(Data shown)

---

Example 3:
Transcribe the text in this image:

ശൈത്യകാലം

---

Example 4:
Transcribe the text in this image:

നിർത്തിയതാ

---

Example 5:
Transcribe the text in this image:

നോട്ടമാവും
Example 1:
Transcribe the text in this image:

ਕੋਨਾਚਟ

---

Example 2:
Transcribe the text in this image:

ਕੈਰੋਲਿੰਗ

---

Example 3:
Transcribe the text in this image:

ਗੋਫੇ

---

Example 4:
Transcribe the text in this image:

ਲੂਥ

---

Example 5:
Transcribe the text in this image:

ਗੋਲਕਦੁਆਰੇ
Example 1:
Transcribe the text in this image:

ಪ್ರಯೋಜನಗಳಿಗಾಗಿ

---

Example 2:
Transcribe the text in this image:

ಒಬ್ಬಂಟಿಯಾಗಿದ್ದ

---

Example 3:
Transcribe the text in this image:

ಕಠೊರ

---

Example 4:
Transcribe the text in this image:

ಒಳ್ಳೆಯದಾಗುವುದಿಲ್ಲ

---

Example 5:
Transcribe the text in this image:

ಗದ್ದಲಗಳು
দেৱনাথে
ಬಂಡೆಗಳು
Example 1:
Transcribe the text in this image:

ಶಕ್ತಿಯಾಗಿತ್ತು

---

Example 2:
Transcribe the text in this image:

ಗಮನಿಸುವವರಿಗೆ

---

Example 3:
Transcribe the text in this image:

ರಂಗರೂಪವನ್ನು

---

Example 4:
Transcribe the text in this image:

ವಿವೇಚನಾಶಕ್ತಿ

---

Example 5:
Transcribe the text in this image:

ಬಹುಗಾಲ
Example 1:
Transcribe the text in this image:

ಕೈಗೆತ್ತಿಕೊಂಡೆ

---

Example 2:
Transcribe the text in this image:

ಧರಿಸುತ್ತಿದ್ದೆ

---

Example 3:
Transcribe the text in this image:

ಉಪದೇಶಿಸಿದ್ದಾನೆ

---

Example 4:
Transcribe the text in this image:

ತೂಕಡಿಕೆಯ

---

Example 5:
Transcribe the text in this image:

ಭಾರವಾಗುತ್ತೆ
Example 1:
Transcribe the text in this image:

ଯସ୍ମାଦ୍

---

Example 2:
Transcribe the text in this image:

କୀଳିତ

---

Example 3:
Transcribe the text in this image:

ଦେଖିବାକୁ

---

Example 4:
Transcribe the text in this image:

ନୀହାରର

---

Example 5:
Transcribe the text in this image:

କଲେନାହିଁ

(End Data shown)

:: What the exercise asks ::
Word for word and line for line, give the material again.

:: Answer ::
---

Example 3:
Transcribe the text in this image:

ശൈത്യകാലം

---

Example 4:
Transcribe the text in this image:

നിർത്തിയതാ

---

Example 5:
Transcribe the text in this image:

നോട്ടമാവും
Example 1:
Transcribe the text in this image:

ਕੋਨਾਚਟ

---

Example 2:
Transcribe the text in this image:

ਕੈਰੋਲਿੰਗ

---

Example 3:
Transcribe the text in this image:

ਗੋਫੇ

---

Example 4:
Transcribe the text in this image:

ਲੂਥ

---

Example 5:
Transcribe the text in this image:

ਗੋਲਕਦੁਆਰੇ
Example 1:
Transcribe the text in this image:

ಪ್ರಯೋಜನಗಳಿಗಾಗಿ

---

Example 2:
Transcribe the text in this image:

ಒಬ್ಬಂಟಿಯಾಗಿದ್ದ

---

Example 3:
Transcribe the text in this image:

ಕಠೊರ

---

Example 4:
Transcribe the text in this image:

ಒಳ್ಳೆಯದಾಗುವುದಿಲ್ಲ

---

Example 5:
Transcribe the text in this image:

ಗದ್ದಲಗಳು
দেৱনাথে
ಬಂಡೆಗಳು
Example 1:
Transcribe the text in this image:

ಶಕ್ತಿಯಾಗಿತ್ತು

---

Example 2:
Transcribe the text in this image:

ಗಮನಿಸುವವರಿಗೆ

---

Example 3:
Transcribe the text in this image:

ರಂಗರೂಪವನ್ನು

---

Example 4:
Transcribe the text in this image:

ವಿವೇಚನಾಶಕ್ತಿ

---

Example 5:
Transcribe the text in this image:

ಬಹುಗಾಲ
Example 1:
Transcribe the text in this image:

ಕೈಗೆತ್ತಿಕೊಂಡೆ

---

Example 2:
Transcribe the text in this image:

ಧರಿಸುತ್ತಿದ್ದೆ

---

Example 3:
Transcribe the text in this image:

ಉಪದೇಶಿಸಿದ್ದಾನೆ

---

Example 4:
Transcribe the text in this image:

ತೂಕಡಿಕೆಯ

---

Example 5:
Transcribe the text in this image:

ಭಾರವಾಗುತ್ತೆ
Example 1:
Transcribe the text in this image:

ଯସ୍ମାଦ୍

---

Example 2:
Transcribe the text in this image:

କୀଳିତ

---

Example 3:
Transcribe the text in this image:

ଦେଖିବାକୁ

---

Example 4:
Transcribe the text in this image:

ନୀହାରର

---

Example 5:
Transcribe the text in this image:

କଲେନାହିଁ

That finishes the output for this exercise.